- _Geciteerde passage_:

Verslag vergadering Commissie voor Economie, Werk, Sociale Economie, Innovatie en Wetenschapsbeleid
Verslag
Mevrouw Claes heeft het woord.
Minister, ik heb ook in de vorige legislatuur verschillende vragen gesteld over Werkervaring of WEP+. Dat stelsel is uiteindelijk verlengd tot midden 2015, maar ook dat komt er al heel snel aan, vandaar dat ik hier opnieuw een aantal vragen wil stellen over het statuut van WEP+.
WEP+, collega’s, is een stelsel waardoor langdurig werklozen gedurende twaalf maanden, uitzonderlijk verlengbaar tot achttien maanden, tewerkgesteld worden. Een tewerkstelling in het kader van WEP+ moet voor de aangeworven medewerkers een brug vormen tussen een periode van werkloosheid en een periode van werk, dit door hun voldoende bagage – opleiding, begeleiding en werkervaring – te geven om de stap te zetten naar werk. Werk wordt dus gecombineerd met opleiding op de werkvloer.
In het regeerakkoord is sprake van één nieuw systeem van tijdelijke werkervaring. Daar moet wel nog wat werk voor gebeuren, want de maatregelen van het plaatselijk werkgelegenheidsagentschap (PWA), artikel 60 en 61, gesco (gesubsidieerde contractueel) en WEP+ worden daarin geïntegreerd. De plannen van de Vlaamse Regering met betrekking tot de maatregel zijn echter nog niet duidelijk. WEP+ werd oorspronkelijk goedgekeurd voor een periode van vier jaar, van 2009 tot en met 2012. In 2013 werd de maatregel met een jaar verlengd. In de loop van 2014 werd de maatregel verlengd tot juni 2015.
In het besluit van de Vlaamse Regering van juli 2013 lezen we: “De minister kan na de verlenging, vermeld in het eerste lid, beslissen om reeds goedgekeurde werkervaringsprojecten bijkomend te verlengen met één jaar, zonder dat de promotor hierbij een nieuwe aanvraag overeenkomstig artikel 19 moet doen. In uitzonderlijke omstandigheden kan de minister na de verlenging, vermeld in het tweede lid, beslissen om reeds goedgekeurde werkervaringsprojecten nogmaals te verlengen met één jaar, zonder dat de promotor hierbij een nieuwe aanvraag overeenkomstig artikel 19 moet doen.”
Begrijpen we het goed, minister, dat alle projecten nog een jaar verlengd kunnen worden, dus tot eind 2015? Zo ja, werden er voldoende middelen uitgetrokken om ook die brug te maken tot eind 2015? Wordt het systeem van werkervaringsprojecten verlengd om de begeleidingstrajecten voor langdurig werkzoekenden binnen WEP+ ook na juni 2015 te garanderen?

- _Doel_: Hoe lang worden langdurig werklozen volgens het commissieverslag via WEP+ tewerkgesteld? De regels zijn voor deze opdracht niet nodig.

- _Aangeleverd materiaal_:
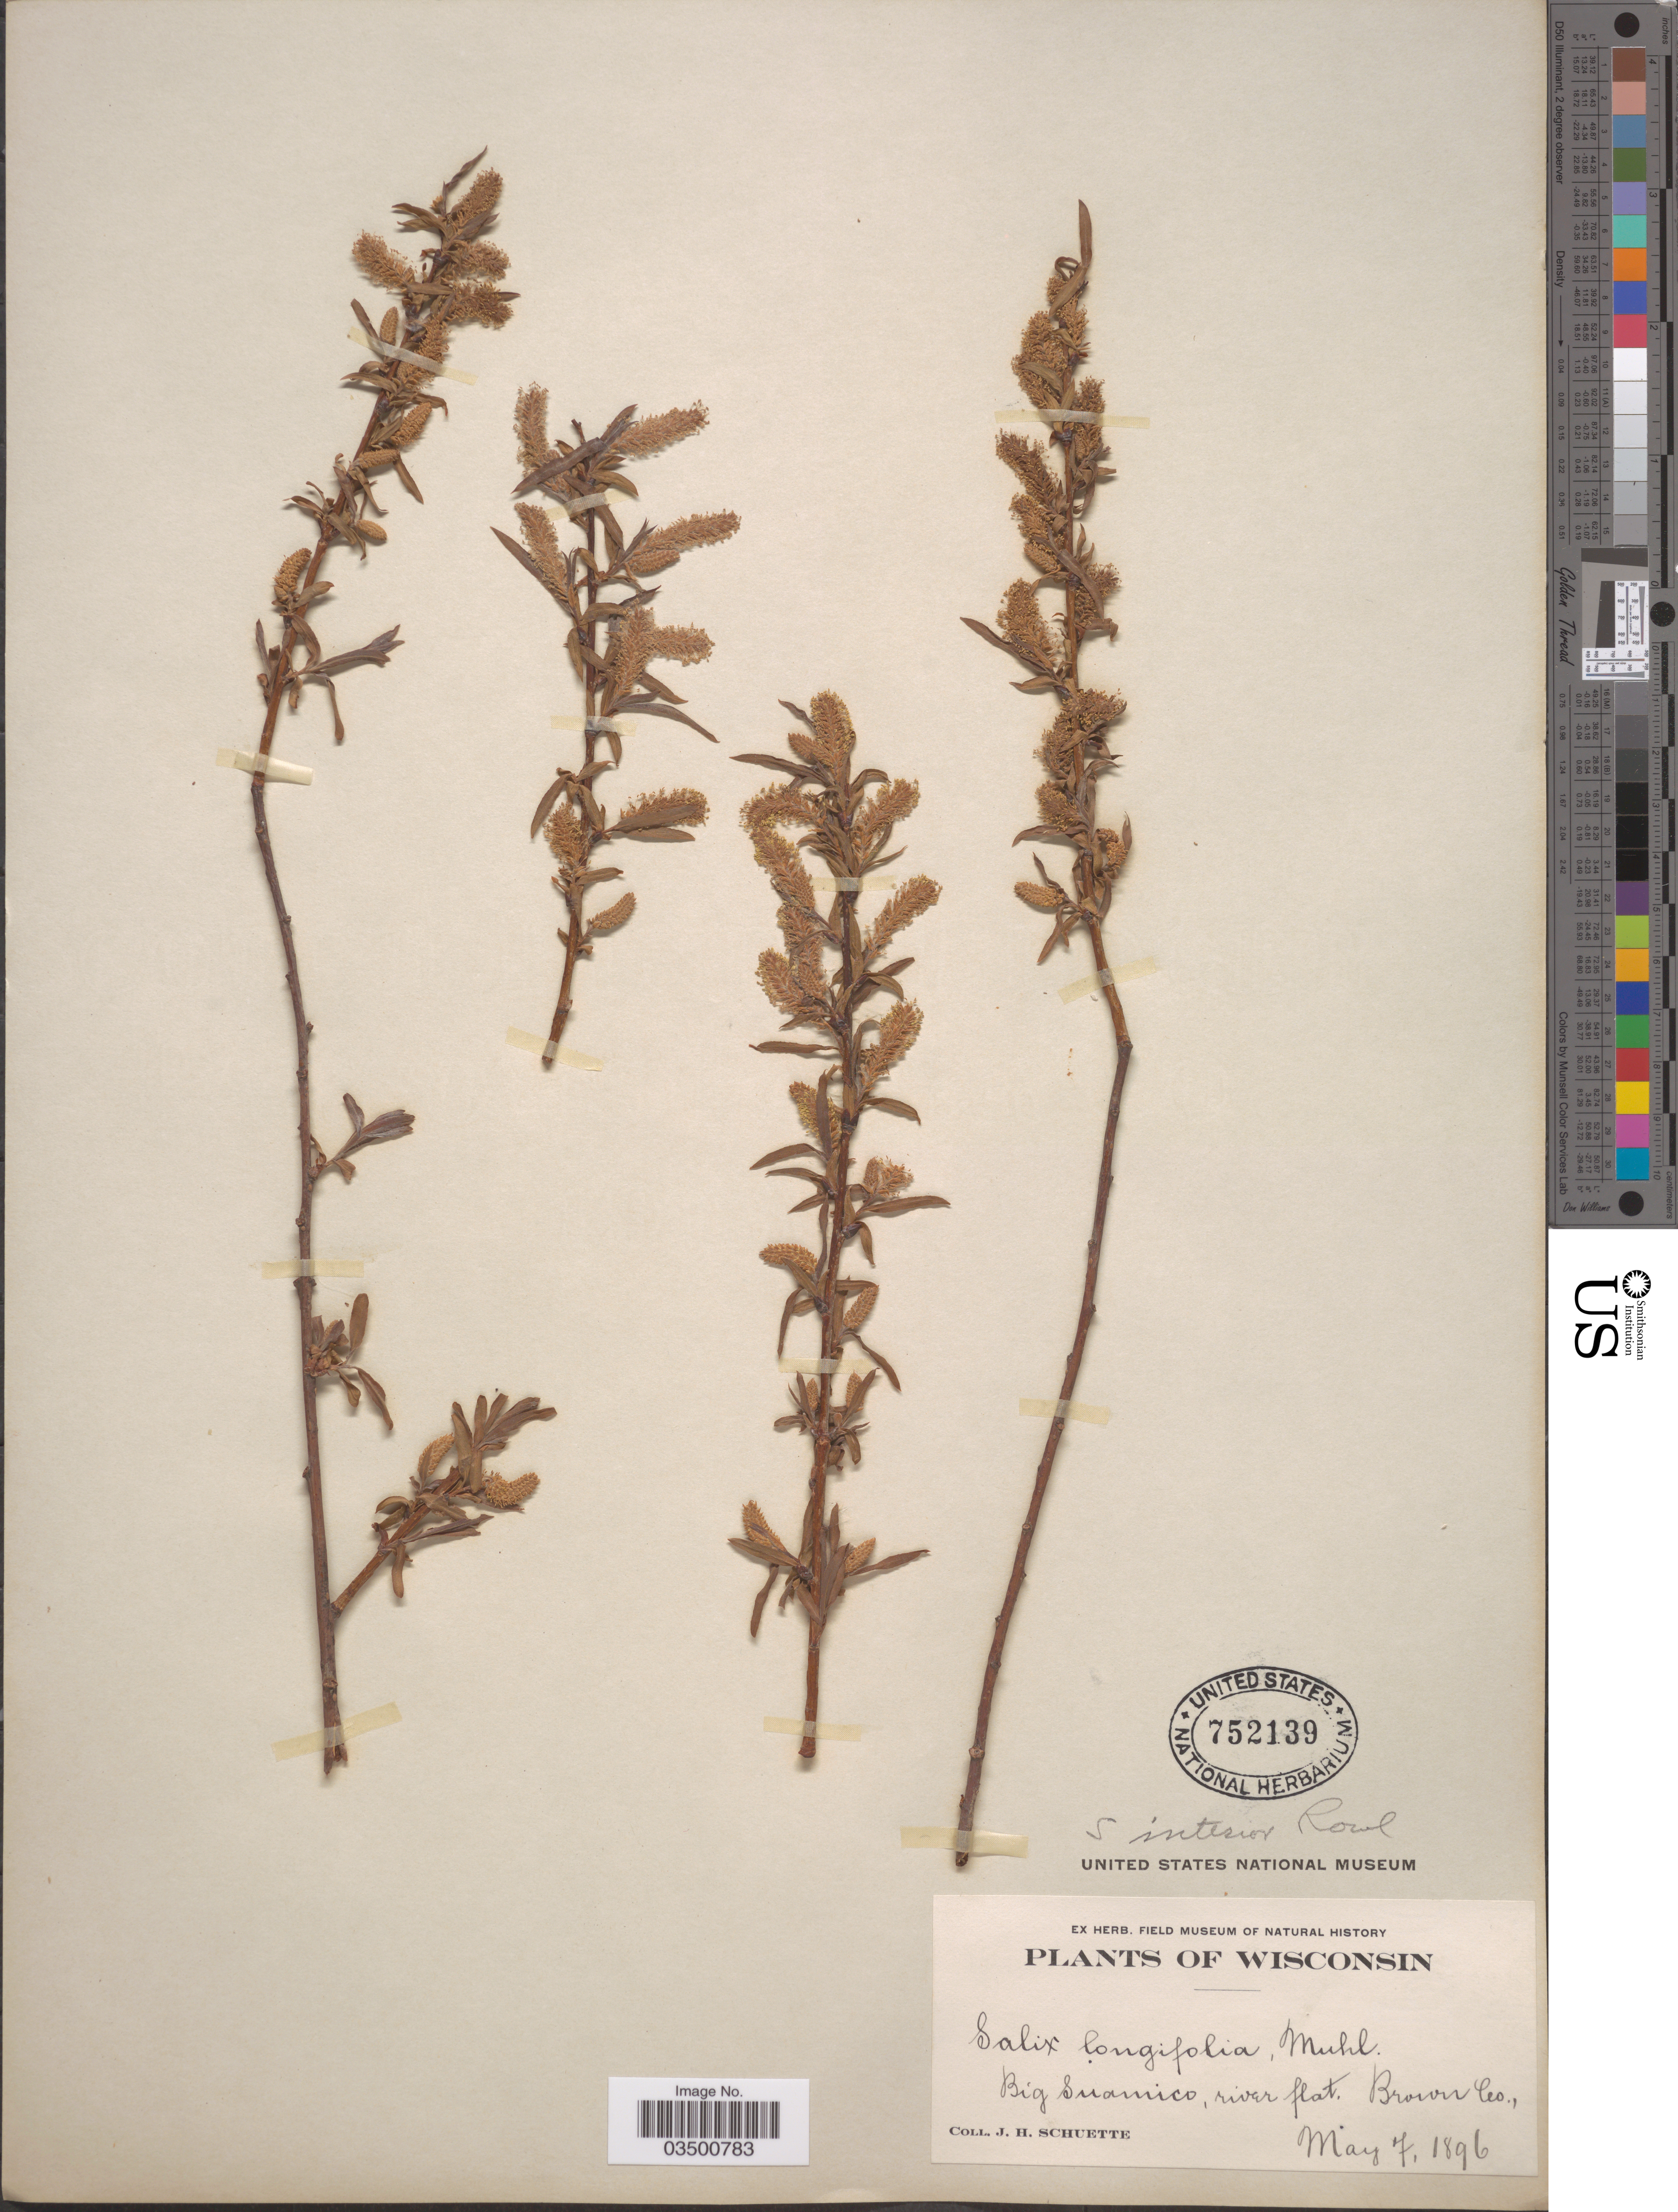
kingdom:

- _Antwoord_: Twaalf maanden, uitzonderlijk verlengbaar tot achttien maanden.